### Requirement
Output only the line that contains "إيجار سيارات فارهة رجال أعمال" and the lines after it, all verbatim, through the last one below.

(Saved data entries)
▬▬▬▬▬▬

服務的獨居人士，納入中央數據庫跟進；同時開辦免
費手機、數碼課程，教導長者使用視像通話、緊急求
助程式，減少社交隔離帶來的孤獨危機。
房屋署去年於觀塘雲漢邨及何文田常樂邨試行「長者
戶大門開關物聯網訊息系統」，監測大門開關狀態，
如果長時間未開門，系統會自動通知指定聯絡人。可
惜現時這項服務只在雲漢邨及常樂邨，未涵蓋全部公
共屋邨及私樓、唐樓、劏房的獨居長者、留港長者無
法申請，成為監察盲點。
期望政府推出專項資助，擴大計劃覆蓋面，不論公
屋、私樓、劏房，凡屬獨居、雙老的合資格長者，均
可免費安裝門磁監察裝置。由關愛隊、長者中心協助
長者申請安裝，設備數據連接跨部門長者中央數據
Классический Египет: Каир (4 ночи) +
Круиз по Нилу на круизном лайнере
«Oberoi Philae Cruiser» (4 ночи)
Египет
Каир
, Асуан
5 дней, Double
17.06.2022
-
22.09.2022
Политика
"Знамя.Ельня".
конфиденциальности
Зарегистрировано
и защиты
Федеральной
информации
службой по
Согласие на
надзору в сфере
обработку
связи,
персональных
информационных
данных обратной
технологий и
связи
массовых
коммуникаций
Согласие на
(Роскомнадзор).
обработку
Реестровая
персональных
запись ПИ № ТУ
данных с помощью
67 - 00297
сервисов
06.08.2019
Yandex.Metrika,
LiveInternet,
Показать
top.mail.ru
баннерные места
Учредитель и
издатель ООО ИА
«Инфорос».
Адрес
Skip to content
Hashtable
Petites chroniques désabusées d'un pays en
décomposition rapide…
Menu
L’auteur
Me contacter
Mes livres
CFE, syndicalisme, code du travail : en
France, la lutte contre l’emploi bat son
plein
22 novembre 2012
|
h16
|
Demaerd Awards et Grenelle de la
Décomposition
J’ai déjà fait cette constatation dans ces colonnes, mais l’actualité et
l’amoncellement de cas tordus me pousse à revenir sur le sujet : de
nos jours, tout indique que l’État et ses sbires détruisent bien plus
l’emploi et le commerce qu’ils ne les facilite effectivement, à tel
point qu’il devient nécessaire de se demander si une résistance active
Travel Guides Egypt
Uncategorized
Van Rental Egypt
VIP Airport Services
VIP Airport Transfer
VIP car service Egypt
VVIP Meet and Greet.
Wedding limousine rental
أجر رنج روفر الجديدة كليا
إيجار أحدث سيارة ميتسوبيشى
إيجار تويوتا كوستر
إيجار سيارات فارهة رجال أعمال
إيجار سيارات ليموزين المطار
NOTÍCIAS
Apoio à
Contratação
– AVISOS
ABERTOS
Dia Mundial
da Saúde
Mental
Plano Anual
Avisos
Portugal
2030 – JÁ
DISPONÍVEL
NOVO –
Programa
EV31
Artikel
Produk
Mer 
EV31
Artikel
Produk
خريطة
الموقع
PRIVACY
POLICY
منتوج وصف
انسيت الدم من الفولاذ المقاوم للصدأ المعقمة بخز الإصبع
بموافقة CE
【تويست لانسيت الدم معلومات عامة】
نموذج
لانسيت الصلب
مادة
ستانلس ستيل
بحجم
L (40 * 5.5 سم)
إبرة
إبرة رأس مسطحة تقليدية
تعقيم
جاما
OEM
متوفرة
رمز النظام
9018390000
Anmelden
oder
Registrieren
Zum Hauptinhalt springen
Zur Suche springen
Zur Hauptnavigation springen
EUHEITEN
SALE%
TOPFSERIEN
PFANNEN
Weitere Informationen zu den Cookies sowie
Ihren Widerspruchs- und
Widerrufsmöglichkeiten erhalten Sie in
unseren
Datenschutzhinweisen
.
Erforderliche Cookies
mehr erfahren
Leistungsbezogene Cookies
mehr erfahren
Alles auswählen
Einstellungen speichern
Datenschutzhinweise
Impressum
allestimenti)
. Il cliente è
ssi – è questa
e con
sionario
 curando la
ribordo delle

▬▬▬▬▬▬

### Answer to this problem
إيجار سيارات فارهة رجال أعمال
إيجار سيارات ليموزين المطار
NOTÍCIAS
Apoio à
Contratação
– AVISOS
ABERTOS
Dia Mundial
da Saúde
Mental
Plano Anual
Avisos
Portugal
2030 – JÁ
DISPONÍVEL
NOVO –
Programa
EV31
Artikel
Produk
Mer 
EV31
Artikel
Produk
خريطة
الموقع
PRIVACY
POLICY
منتوج وصف
انسيت الدم من الفولاذ المقاوم للصدأ المعقمة بخز الإصبع
بموافقة CE
【تويست لانسيت الدم معلومات عامة】
نموذج
لانسيت الصلب
مادة
ستانلس ستيل
بحجم
L (40 * 5.5 سم)
إبرة
إبرة رأس مسطحة تقليدية
تعقيم
جاما
OEM
متوفرة
رمز النظام
9018390000
Anmelden
oder
Registrieren
Zum Hauptinhalt springen
Zur Suche springen
Zur Hauptnavigation springen
EUHEITEN
SALE%
TOPFSERIEN
PFANNEN
Weitere Informationen zu den Cookies sowie
Ihren Widerspruchs- und
Widerrufsmöglichkeiten erhalten Sie in
unseren
Datenschutzhinweisen
.
Erforderliche Cookies
mehr erfahren
Leistungsbezogene Cookies
mehr erfahren
Alles auswählen
Einstellungen speichern
Datenschutzhinweise
Impressum
allestimenti)
. Il cliente è
ssi – è questa
e con
sionario
 curando la
ribordo delle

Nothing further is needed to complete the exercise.